Rankin man to get new trial
Court of appeal rules judge erred at Thatcher trial

by Ian Elliot
Northern News Services

NNSL (Nov 26/97) - A former Rankin Inlet man convicted of shooting his business partner in the leg in 1995 is getting a new trial.

Ronald Richard Thatcher had his aggravated assault conviction overturned by an NWT Court Of Appeal decision earlier this month.

Justices Howard Irving, Ted Richard, and Virginia Schuler decided in a 2-1 majority decision Nov. 3 that Territorial court judge Michel Bourassa had erred at the original trial and a new trial should take place.

Thatcher was sentenced to 16 months at his trial in February after being found guilty of shooting his 22-year-old partner in a drywall business, Adrien Vaneindehoven, just below the knee with a shotgun in a drunken brawl at his house.

Evidence at the trial revealed the two men had fought just days before the shooting and both expected another confrontation.

Thatcher pleaded self-defence at the trial, saying that the other man had just thrown a 14-kilogram toolbox at his head.

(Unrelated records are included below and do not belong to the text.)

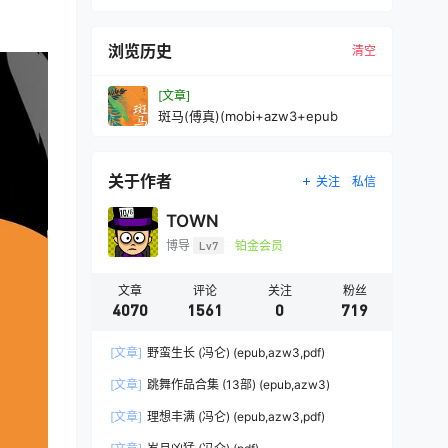
浏览历史
清空
[文章]
斑马(傅真)(mobi+azw3+epub
关于作者
关注
私信
TOWN
博导
Lv7
铂金会员
文章
评论
关注
粉丝
4070
1561
0
719
[文章]
野蛮生长 (冯仑) (epub,azw3,pdf)
[文章]
跳舞作品合集 (13部) (epub,azw3)
[文章]
理想丰满 (冯仑) (epub,azw3,pdf)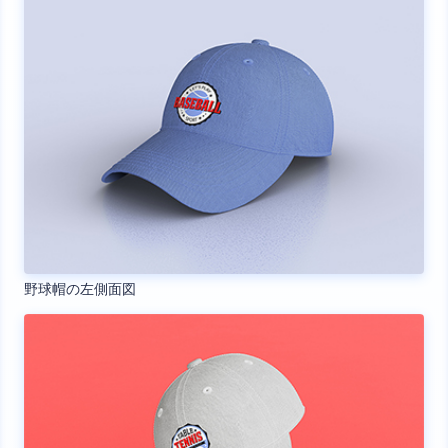
野球帽の左側面図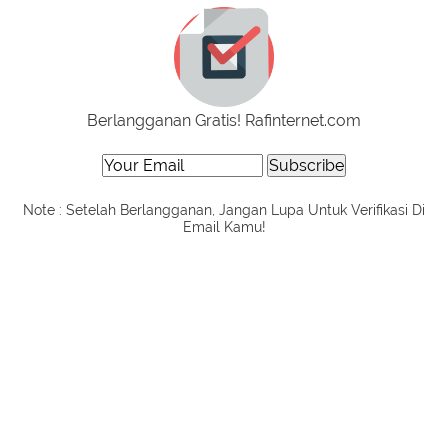
Berlangganan Gratis! Rafinternet.com
Note : Setelah Berlangganan, Jangan Lupa Untuk Verifikasi Di
Email Kamu!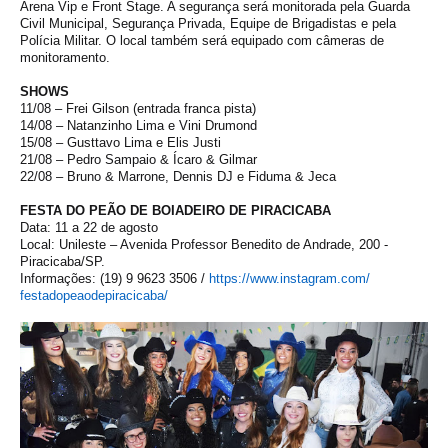
Arena Vip e Front Stage. A segurança será monitorada pela Guarda
Civil Municipal, Segurança Privada, Equipe de Brigadistas e pela
Polícia Militar. O local também será equipado com câmeras de
monitoramento.
SHOWS
11/08 –
Frei Gilson
(entrada franca pista)
14/08 –
Natanzinho Lima e Vini Drumond
15/08 –
Gusttavo Lima e Elis Justi
21/08 –
Pedro Sampaio & Ícaro & Gilmar
22/08 –
Bruno & Marrone,
Dennis DJ e Fiduma & Jeca
FESTA DO PEÃO DE BOIADEIRO DE PIRACICABA
Data: 11 a 22 de agosto
Local: Unileste – Avenida Professor Benedito de Andrade, 200 -
Piracicaba/SP.
Informações: (19) 9 9623 3506 /
https://www.instagram.com/
festadopeaodepiracicaba/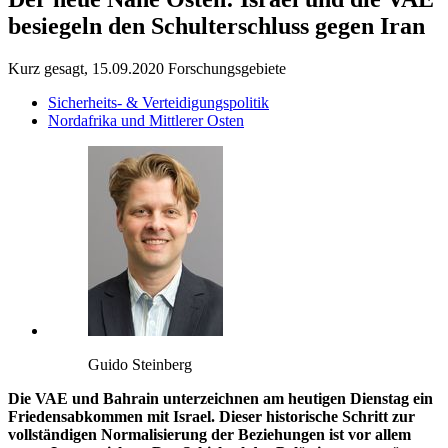
besiegeln den Schulterschluss gegen Iran
Kurz gesagt, 15.09.2020
Forschungsgebiete
Sicherheits- & Verteidigungspolitik
Nordafrika und Mittlerer Osten
Guido Steinberg
Die VAE und Bahrain unterzeichnen am heutigen Dienstag ein
Friedensabkommen mit Israel. Dieser historische Schritt zur
vollständigen Normalisierung der Beziehungen ist vor allem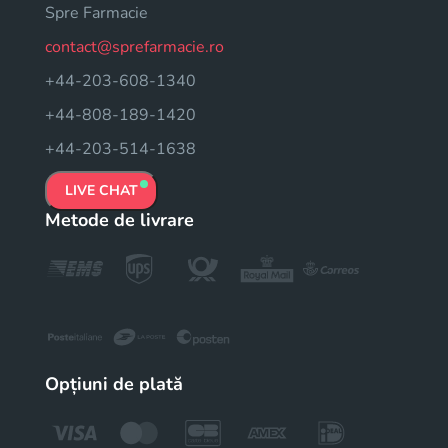
Spre Farmacie
contact@sprefarmacie.ro
+44-203-608-1340
+44-808-189-1420
+44-203-514-1638
LIVE CHAT
Metode de livrare
Opțiuni de plată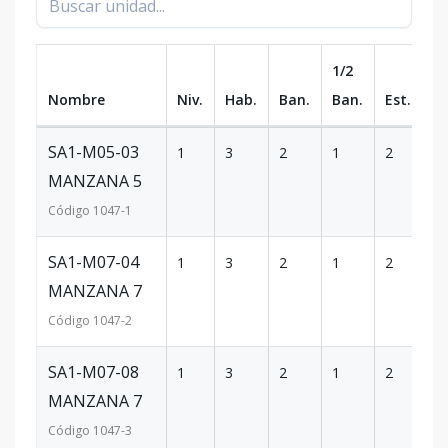
1/2
Nombre
Niv.
Hab.
Ban.
Ban.
Est.
m
SA1-M05-03
1
3
2
1
2
9
MANZANA 5
Código
1047
-1
SA1-M07-04
1
3
2
1
2
8
MANZANA 7
Código
1047
-2
SA1-M07-08
1
3
2
1
2
9
MANZANA 7
Código
1047
-3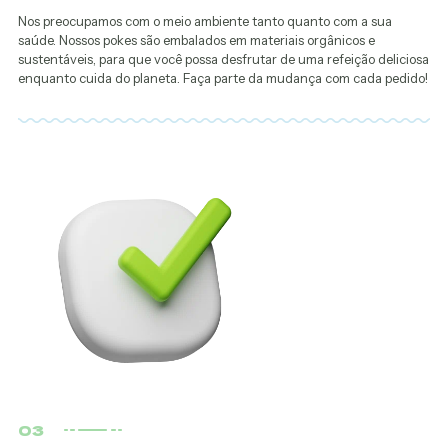
Nos preocupamos com o meio ambiente tanto quanto com a sua
saúde. Nossos pokes são embalados em materiais orgânicos e
sustentáveis, para que você possa desfrutar de uma refeição deliciosa
enquanto cuida do planeta. Faça parte da mudança com cada pedido!
03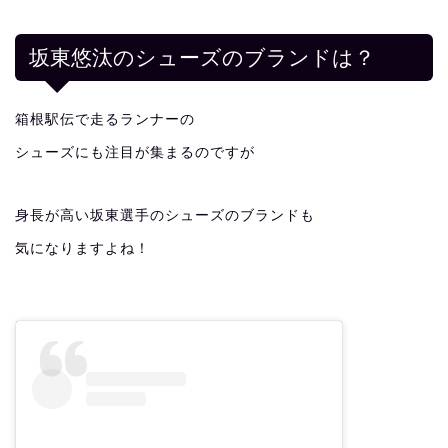
坂東悠汰のシューズのブランドは？
箱根駅伝で走るランナーの
シューズにも注目が集まるのですが
身長が高い坂東選手のシューズのブランドも
気になりますよね！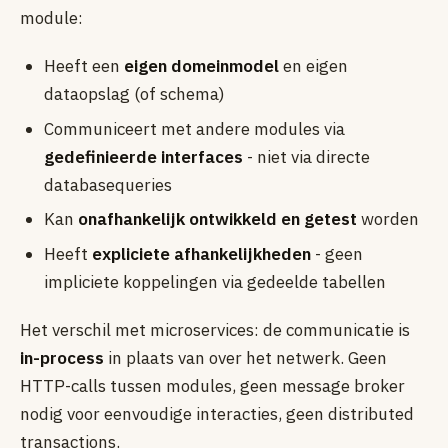
module:
Heeft een
eigen domeinmodel
en eigen
dataopslag (of schema)
Communiceert met andere modules via
gedefinieerde interfaces
- niet via directe
databasequeries
Kan
onafhankelijk ontwikkeld en getest
worden
Heeft
expliciete afhankelijkheden
- geen
impliciete koppelingen via gedeelde tabellen
Het verschil met microservices: de communicatie is
in-process
in plaats van over het netwerk. Geen
HTTP-calls tussen modules, geen message broker
nodig voor eenvoudige interacties, geen distributed
transactions.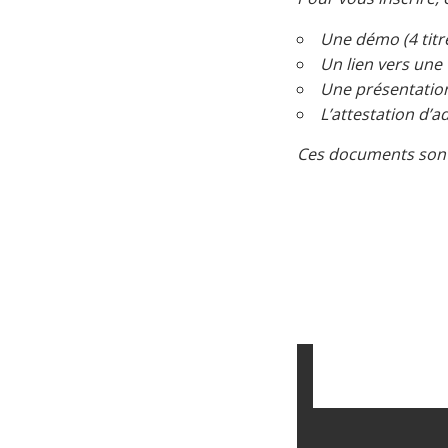
Une démo (4 titr
Un lien vers une
Une présentation
L’attestation d’
Ces documents sont 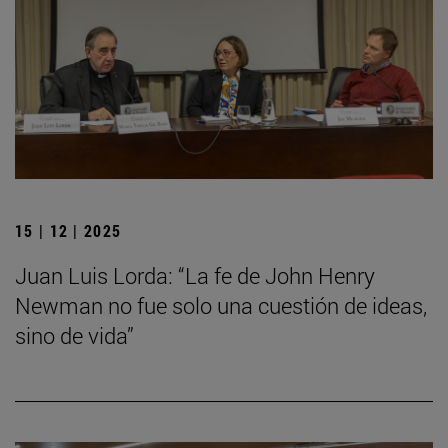
15 | 12 | 2025
Juan Luis Lorda: “La fe de John Henry
Newman no fue solo una cuestión de ideas,
sino de vida”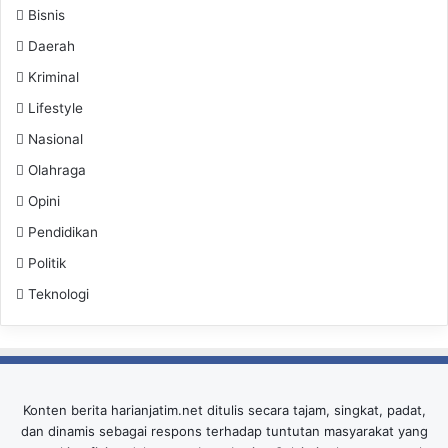
Bisnis
Daerah
Kriminal
Lifestyle
Nasional
Olahraga
Opini
Pendidikan
Politik
Teknologi
Konten berita harianjatim.net ditulis secara tajam, singkat, padat,
dan dinamis sebagai respons terhadap tuntutan masyarakat yang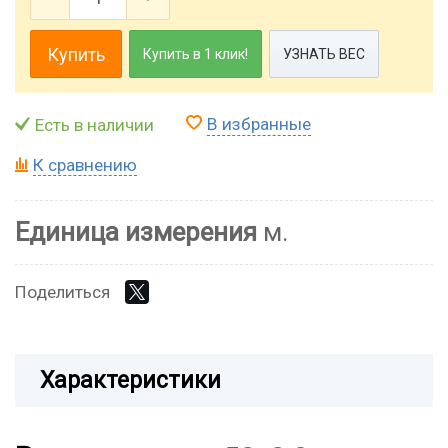
Купить
Купить в 1 клик!
УЗНАТЬ ВЕС
В избранные
Есть в наличии
К сравнению
Единица измерения
м.
Поделиться
Характеристики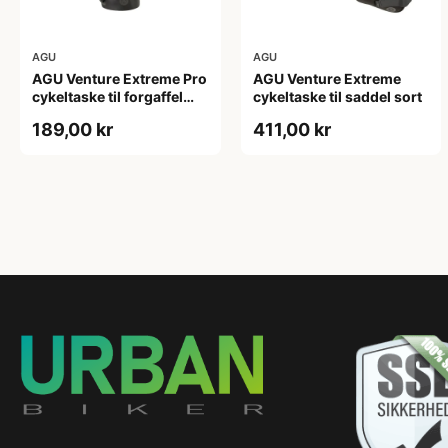
AGU
AGU
AGU Venture Extreme Pro
AGU Venture Extreme
cykeltaske til forgaffel
cykeltaske til saddel sort
sort
189,00 kr
411,00 kr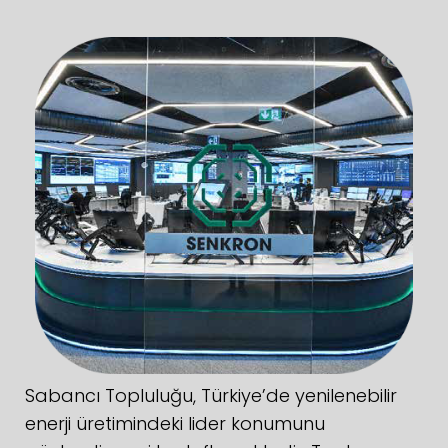
Sabancı Topluluğu, Türkiye’de yenilenebilir
enerji üretimindeki lider konumunu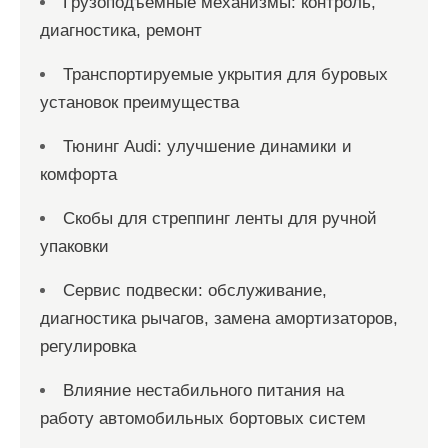
Грузоподъёмные механизмы: контроль,
диагностика, ремонт
Транспортируемые укрытия для буровых
установок преимущества
Тюнинг Audi: улучшение динамики и
комфорта
Скобы для стреппинг ленты для ручной
упаковки
Сервис подвески: обслуживание,
диагностика рычагов, замена амортизаторов,
регулировка
Влияние нестабильного питания на
работу автомобильных бортовых систем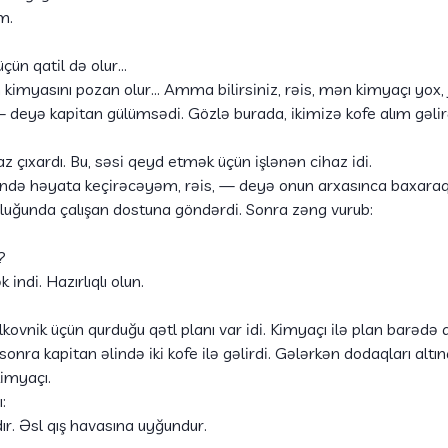
m.
çün qatil də olur…
kimyasını pozan olur… Amma bilirsiniz, rəis, mən kimyaçı yox,
— deyə kapitan gülümsədi. Gözlə burada, ikimizə kofe alım gəli
az çıxardı. Bu, səsi qeyd etmək üçün işlənən cihaz idi.
ndə həyata keçirəcəyəm, rəis, — deyə onun arxasınca baxaraq p
rluğunda çalışan dostuna göndərdi. Sonra zəng vurub:
?
ndi. Hazırlıqlı olun.
kovnik üçün qurduğu qətl planı var idi. Kimyaçı ilə plan barədə
ra kapitan əlində iki kofe ilə gəlirdi. Gələrkən dodaqları altınd
kimyaçı.
:
r. Əsl qış havasına uyğundur.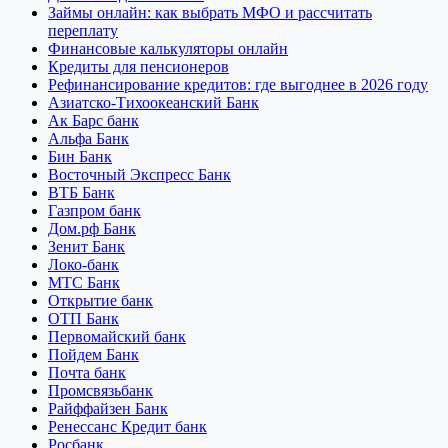
Займы онлайн: как выбрать МФО и рассчитать
переплату
Финансовые калькуляторы онлайн
Кредиты для пенсионеров
Рефинансирование кредитов: где выгоднее в 2026 году
Азиатско-Тихоокеанский Банк
Ак Барс банк
Альфа Банк
Бин Банк
Восточный Экспресс Банк
ВТБ Банк
Газпром банк
Дом.рф Банк
Зенит Банк
Локо-банк
МТС Банк
Открытие банк
ОТП Банк
Первомайский банк
Пойдем Банк
Почта банк
Промсвязьбанк
Райффайзен Банк
Ренессанс Кредит банк
Росбанк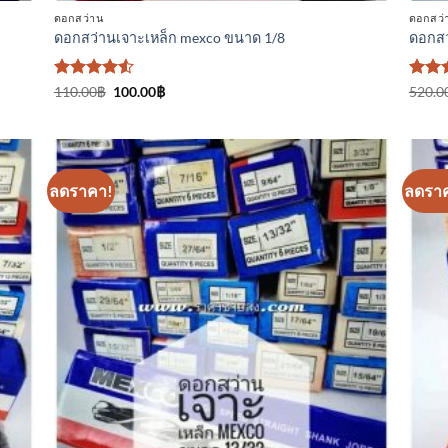
ดอกสว่าน
ดอกสว่
ดอกสว่านเจาะเหล็ก mexco ขนาด 1/8
ดอกสว
ให้คะแนน
Original
Current
ให้
110.00
฿
100.00
฿
520.0
price
price
4.5
ตั้งแต่
คะแ
was:
is:
1-5
4.33
110.00฿.
100.00฿.
คะแนน
ตั้งแต
คะแ
ลดราคา!
ลดรา
า
เพิ่มเข้า
ใน
ร
รายการ
ที่
ม
ติดตาม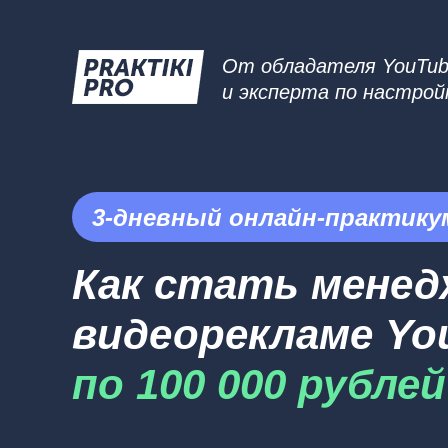
От обладателя YouTube
и эксперта по настрой
3-дневный онлайн-практику
Как стать менед
видеорекламе Y
по 100 000 рубле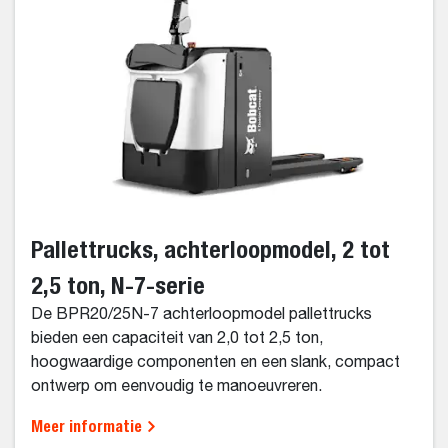
Pallettrucks, achterloopmodel, 2 tot
2,5 ton, N-7-serie
De BPR20/25N-7 achterloopmodel pallettrucks
bieden een capaciteit van 2,0 tot 2,5 ton,
hoogwaardige componenten en een slank, compact
ontwerp om eenvoudig te manoeuvreren.
Meer informatie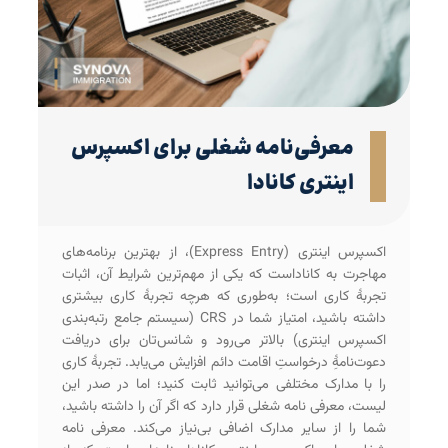
معرفی‌‌نامه شغلی برای اکسپرس
اینتری کانادا
اکسپرس اینتری (Express Entry)، از بهترین برنامه‌های
مهاجرت به کاناداست که یکی از مهم‌ترین شرایط آن، اثبات
تجربۀ کاری است؛ به‌طوری که هرچه تجربۀ کاری بیشتری
داشته باشید، امتیاز شما در CRS (سیستم جامع رتبه‌بندی
اکسپرس اینتری) بالاتر می‌رود و شانس‌تان برای دریافت
دعوت‌نامۀِ درخواستِ اقامت دائم افزایش می‌یابد. تجربۀ کاری
را با مدارک مختلفی می‌توانید ثابت کنید؛ اما در صدر این
لیست، معرفی نامه شغلی قرار دارد که اگر آن را داشته باشید،
شما را از سایر مدارک اضافی بی‌نیاز می‌کند. معرفی نامه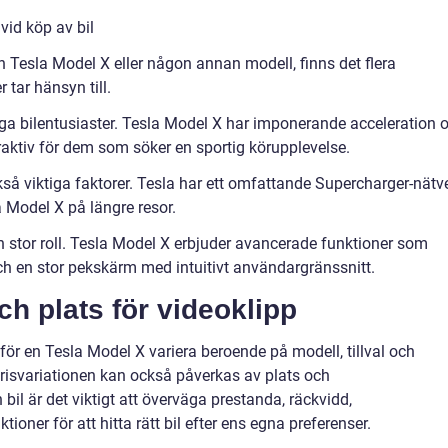
vid köp av bil
en Tesla Model X eller någon annan modell, finns det flera
 tar hänsyn till.
nga bilentusiaster. Tesla Model X har imponerande acceleration 
aktiv för dem som söker en sportig körupplevelse.
så viktiga faktorer. Tesla har ett omfattande Supercharger-nätv
a Model X på längre resor.
n stor roll. Tesla Model X erbjuder avancerade funktioner som
h en stor pekskärm med intuitivt användargränssnitt.
h plats för videoklipp
r en Tesla Model X variera beroende på modell, tillval och
 Prisvariationen kan också påverkas av plats och
il är det viktigt att överväga prestanda, räckvidd,
ioner för att hitta rätt bil efter ens egna preferenser.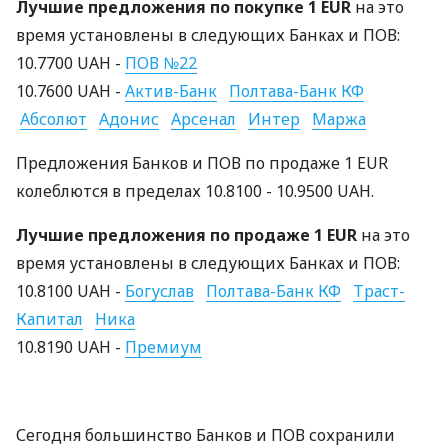
Лучшие предложения по покупке 1 EUR
на это
время установлены в следующих Банках и ПОВ:
10.7700 UAH -
ПОВ №22
10.7600 UAH -
Актив-Банк
Полтава-Банк КФ
Абсолют
Адонис
Арсенал
Интер
Маржа
Предложения Банков и ПОВ по продаже 1 EUR
колеблются в пределах 10.8100 - 10.9500 UAH.
Лучшие предложения по продаже 1 EUR
на это
время установлены в следующих Банках и ПОВ:
10.8100 UAH -
Богуслав
Полтава-Банк КФ
Траст-
Капитал
Ника
10.8190 UAH -
Премиум
Сегодня большинство Банков и ПОВ сохранили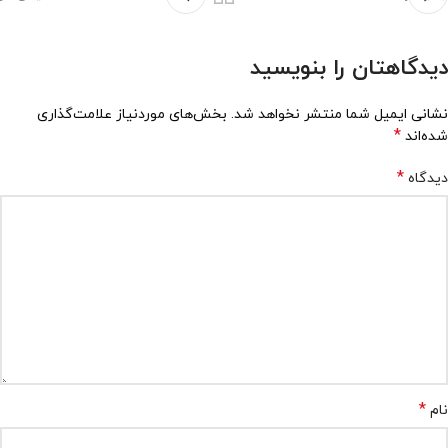
دیدگاهتان را بنویسید
نشانی ایمیل شما منتشر نخواهد شد.
بخش‌های موردنیاز علامت‌گذاری
*
شده‌اند
*
دیدگاه
*
نام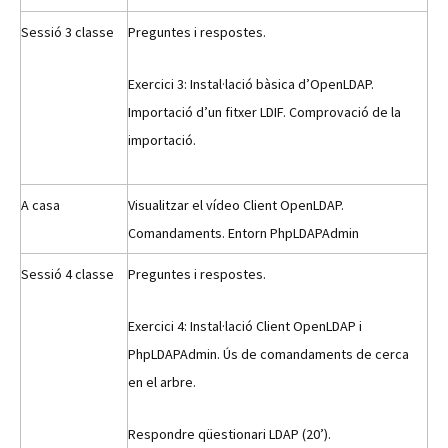
Sessió 3 classe
Preguntes i respostes.
Exercici 3: Instal·lació bàsica d’OpenLDAP.
Importació d’un fitxer LDIF. Comprovació de la
importació.
A casa
Visualitzar el vídeo Client OpenLDAP.
Comandaments. Entorn PhpLDAPAdmin
Sessió 4 classe
Preguntes i respostes.
Exercici 4: Instal·lació Client OpenLDAP i
PhpLDAPAdmin. Ús de comandaments de cerca
en el arbre.
Respondre qüestionari LDAP (20’).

The Court of Appeal ruled that Bourassa did not give sufficient weight to Thatcher's argument that it was self-defence that caused him to shoot his partner, and that he did not appear to consider the thrown toolbox to be a weapon.

Bourassa noted that during the two assaults on Thatcher over the two days, Vaneindehoven had not used a weapon.

The Court of Appeal said the judge was wrong if he didn't consider the toolbox a weapon.

In his dissenting opinion, Justice Ted Richard found that the misapprehended evidence was "founded largely in semantics" and that, "In my view, these misstatements are inconsequential and none of them...amount to an error of law or a miscarriage of justice."